All lines from the one containing "Annotated regions visible" through the end of the data below must be reproduced exactly, and no others.

(Collected data entries)
====

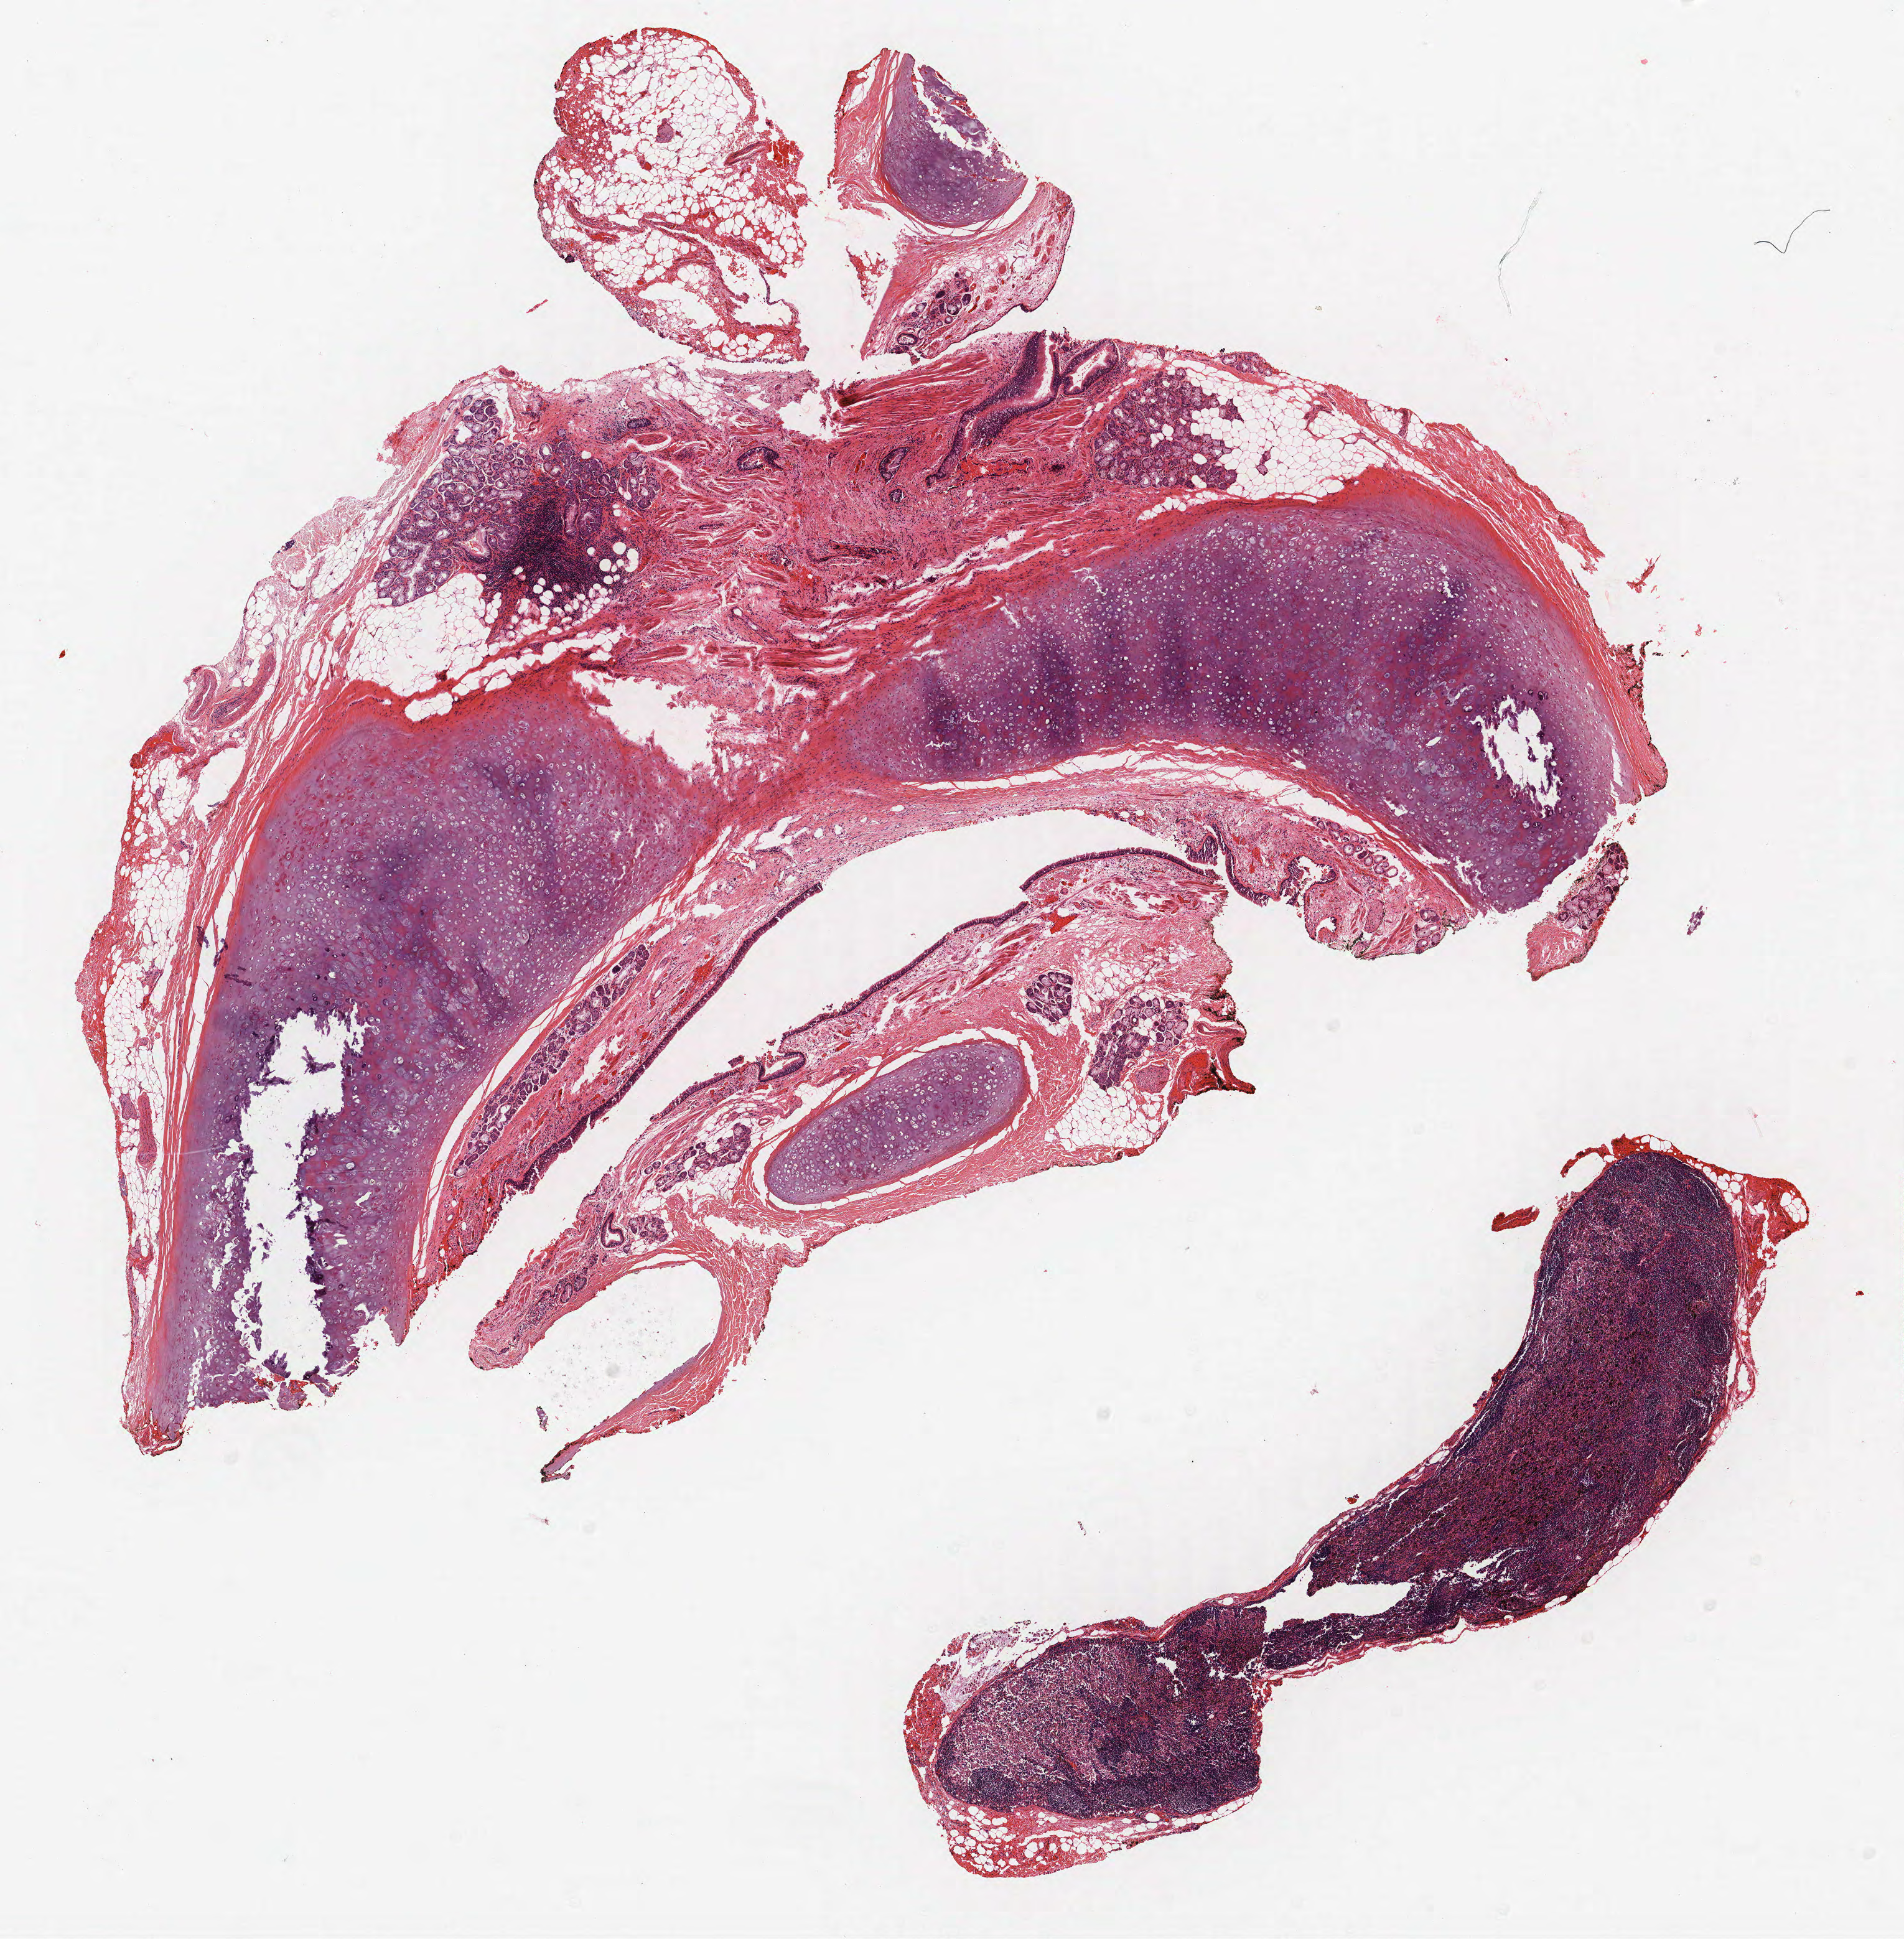
Whole-slide histology image, Hematoxylin and eosin (H&E) stained — a low-resolution overview of the entire scanned area, about 12.2 x 12.5 mm (acquisition: 40x scan); FFPE section; lung. Male, age 60 at enrolment. Current smoker at enrolment.
Participant's lung-cancer diagnosis: Papillary adenocarcinoma, NOS (ICD-O-3 8260/3).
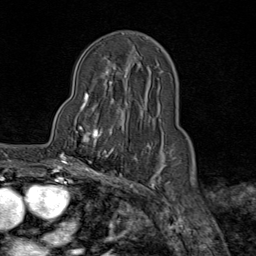
Breast MRI (dynamic contrast-enhanced), one axial slice; slice 50 of 80 in the series (ordered by position); cropped to one breast; dynamic contrast-enhanced series, time point 2 of 9 at this slice position (early post-contrast); 1.5 T; TE 1.8 ms, TR 4.3 ms; 2 mm slice thickness; 256 × 256 image matrix, field of view 180 × 180 mm. Female patient.
Structures marked on this image (semi-automatic segmentation, software-assisted and operator-edited):
- enhancing-tissue mask used for the functional tumour volume (all voxels passing the contrast-enhancement thresholds inside the analysis volume; usually the tumour): bounding box [x1, y1, x2, y2] px = [70, 114, 115, 165]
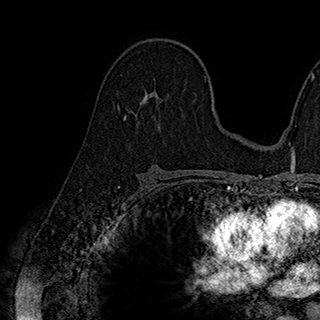
Breast MRI (dynamic contrast-enhanced), one axial slice. Slice 116 of 180 in the series (ordered by position). Cropped to one breast. Dynamic contrast-enhanced series, time point 2 of 7 at this slice position (early post-contrast). 1.5 T. TE 2.8 ms, TR 5.4 ms. 320 × 320 image matrix, field of view 225 × 225 mm. Female patient.
Annotated regions visible in this slice (semi-automatic segmentation, software-assisted and operator-edited):
- enhancing-tissue mask used for the functional tumour volume (all voxels passing the contrast-enhancement thresholds inside the analysis volume; usually the tumour): bounding box <124,99,163,126> (left, top, right, bottom; pixels)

====

RESPONSE FOR THIS EXERCISE –
Annotated regions visible in this slice (semi-automatic segmentation, software-assisted and operator-edited):
- enhancing-tissue mask used for the functional tumour volume (all voxels passing the contrast-enhancement thresholds inside the analysis volume; usually the tumour): bounding box <124,99,163,126> (left, top, right, bottom; pixels)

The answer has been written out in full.